Jean Starobinski dans la préface d´un des livres de son compatriote écrit que
Jaccottet« a un amour professé de la lumière qu´il aime assez pour vouloir
qu´elle circule dans les mots qu´il trace et pour veiller à n´écrire aucune
ligne qui ne soit pour le lecteur un chemin de clarté».
S´il est souvent question de lumière dans la poésie, la nuit n´y est pas
absente non plus, mais, comme nous le rappelle Jean-Michel Maulpoix, à propos
du recueil L´Ignorant, qui rassemble des poèmes écrits entre 1952 et 1956 et
publiés en 1957, «la nuit retournée n´est plus le lieu, le temps menaçant où
monte l´angoisse, mais révélation de l´inconnu qui nous entoure». Dans la première partie du poème «Au petit
jour», il écrit :
«La nuit n´est pas ce que l´on croit, revers du feu,/chute du jour et
négation de la lumière,/mais subterfuge fait pour nous ouvrir les yeux/sur ce
qui reste irrrévélé tant qu´on l´éclaire.»
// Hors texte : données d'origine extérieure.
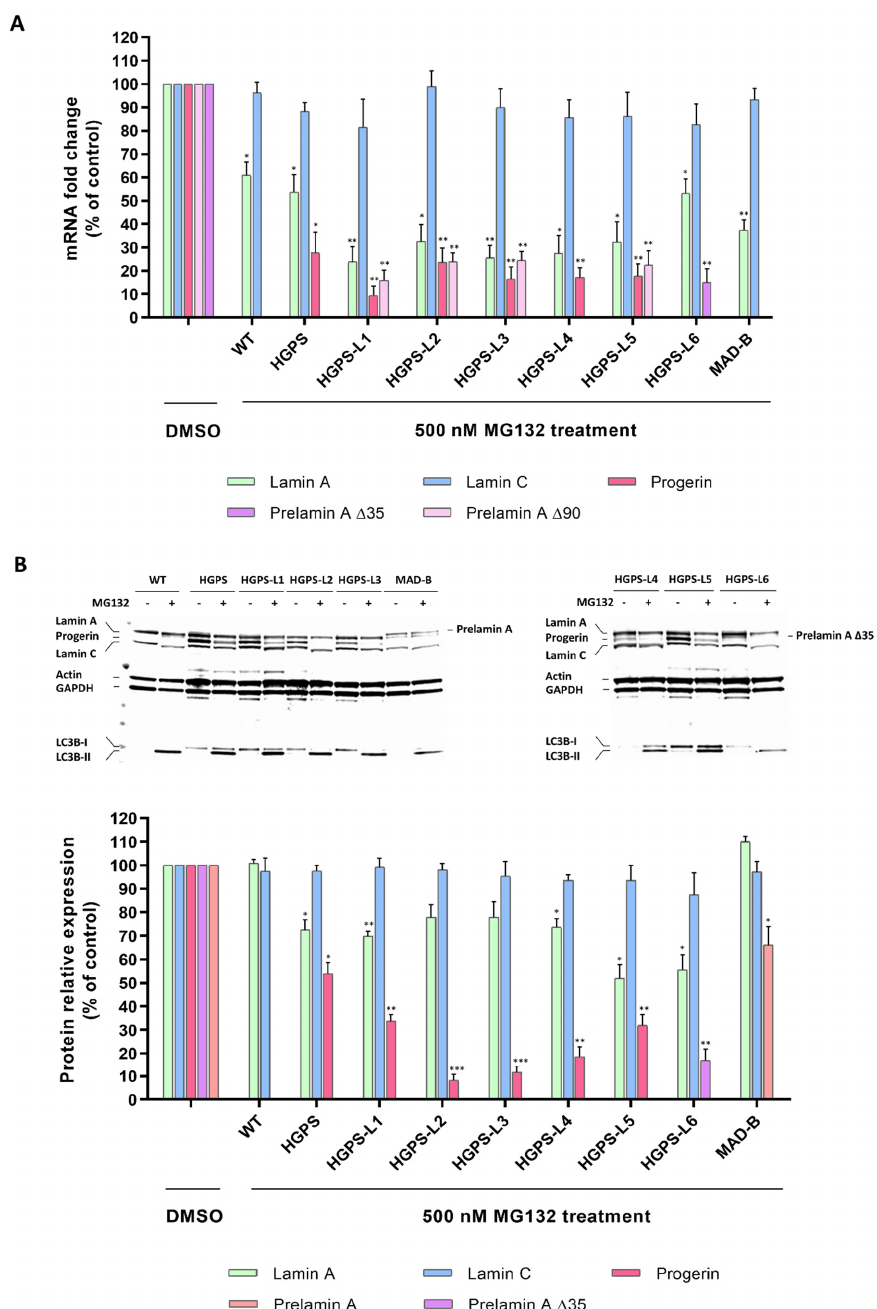
Figure 2. MG132 reduces aberrant prelamin A levels in HGPS-like and MAD-B fibroblasts. ( A ) Downregulation of aberrant prelamin A transcripts ( ∆ 50: progerin, ∆ 35, ∆ 90, and WT prelamin A) in response to MG132. Quantitative real-time PCR analyses of lamin A, prelamin A ∆ 50 (progerin), prelamin A ∆ 35, prelamin A ∆ 90, lamin C, and RPS13 mRNA levels in HGPS, HGPS-like, MAD-B, and WT fibroblasts treated for 24 h with 500 nM MG132 relative to DMSO-treated cells (Control). The fold change of each transcript was determined by normalizing its value to that of RPS13 for each condition. (mean ± SEM, n = 4, Student’s t -test, * p < 0.05, ** p < 0.01, experimental vs. control). ( B ) MG132 reduced aberrant prelamin A protein levels in HGPS-like and MAB-B patient cells. Upper panels: Western blotting evaluation of lamin A/C, progerin, prelamin A, prelamin A ∆ 35 in whole-cell lysates from WT, HGPS, HGPS-like, and MAD-B fibroblasts treated with DMSO ( − ), 500 nM MG132 for 48 h (+). Lower panels: lamin A/C, progerin, prelamin A, prelamin A ∆ 35 expression levels were normalized to GAPDH values using ImageJ software. (mean ± SEM, n = 3, Student’s t -test, * p < 0.05, ** p < 0.01, *** p < 0.001. MG132-treated vs. DMSO-treated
Et dans la deuxième strophe, il poursuit :
«Les zélés serviteurs du visible éloignés,/sous le feuillage des ténèbres
est établie/la demeure de la violette, le dernier/refuge de celui qui vieillit
sans patrie…»
Toute
l´œuvre poétique (ou de réflexions sur la poésie) de Philippe Jaccottet est
disponible chez Gallimard, dont la plupart des titres dans la collection de
poche Poésie tels Poésie 1946-1967, À la lumière d´hiver, Paysages
avec figures absentes, Cahier de verdure. Depuis 2014, comme je l´ai déjà
mentionné plus haut, ses Œuvres sont disponibles dans «La Pléiade» Néanmoins,
Jaccottet n´est pas seulement un poète immense, il est aussi un brillant
critique et essayiste (L´entretien des muses, chroniques de poésie,
Semaisons, carnets en trois tomes, où il raconte aussi ses voyages et des
moments de sa vie. À tous ces titres, il faut ajouter le récit L´Obscurité.
Dans
Semaisons, le langage est d´une clairvoyance, mais aussi d´une luminosité telle
que ces écrits atteignent souvent la qualité de sa poésie. On en
reproduit quelques exemples presque au hasard :
«L´ombre
surgie de n´importe où, qui déchire et qui corrompt. Choses arrachées au monde,
blessures du monde. Un char lentement sur la route, emportant des choses
mortes, un fragment du temps-qui reste, en lambeaux, dans la mémoire, doux et
cruel, jusqu´à ce que mémoire aussi soit emportée, commémoration oubliée» (janvier
1964).
«Insomnie :
effroi à la pensée de certaines vies que j´ai vu se dérouler tout près de moi
depuis mon enfance, qui me parurent d´abord presque héroïques, brillantes en
tout cas, et qui s´achèvent dans la détresse sans recours de la maladie. Hommes
qui furent si sûrs d´eux, si pleins de vanité pour de vagues honneurs, et qui
s´effondrent, piteux. Sur quoi, levé très tôt, je reçois l´eau du jour, et tout
ce sombre est lavé» (avril 1966).
«Comment
supporter de vous perdre, couleurs ? Et tout ce qu´enfante le
soleil ? Me rangerai-je au culte des quatre éléments ? Tous nourrissent
et purifient. Où s´insinue la corruption ? Qui fut le serpent ? Le
tigre est pur ; il est du feu qui bondit. Ici, nous sommes tout près des éléments ;
c´est pourquoi nous aimons ce lieu» (juillet 1967).
Philippe
Jaccottet fut également, on l´a vu, un remarquable traducteur, tant de
classiques anciens que d´auteurs contemporains. Il traduisit notamment en
français les œuvres d´Homère, Luis de
Góngora, Frederich Hölderlin, Rainer-Maria Rilke, Robert Musil (dont le
magistral L´homme sans qualités, autour de deux mille pages) et
Giuseppe Ungaretti qu´il connut dans un voyage en Italie en 1946 et avec qui il
entretint une correspondance pendant de longues années.
Couronnée
de nombreux prix-le Montaigne(1972), le Grand Prix National de Traduction, le Pétrarque (1988), celui de la Fondation
Vaudoise pour la Culture (1991), le National de Poésie(1995) ou le Goncourt de
la Poésie (2003), entre autres- l´œuvre de Philippe Jaccottet (qui aura bientôt
quatre-vingt-onze ans) est sans conteste une des plus lumineuses de la
littérature contemporaine de langue française.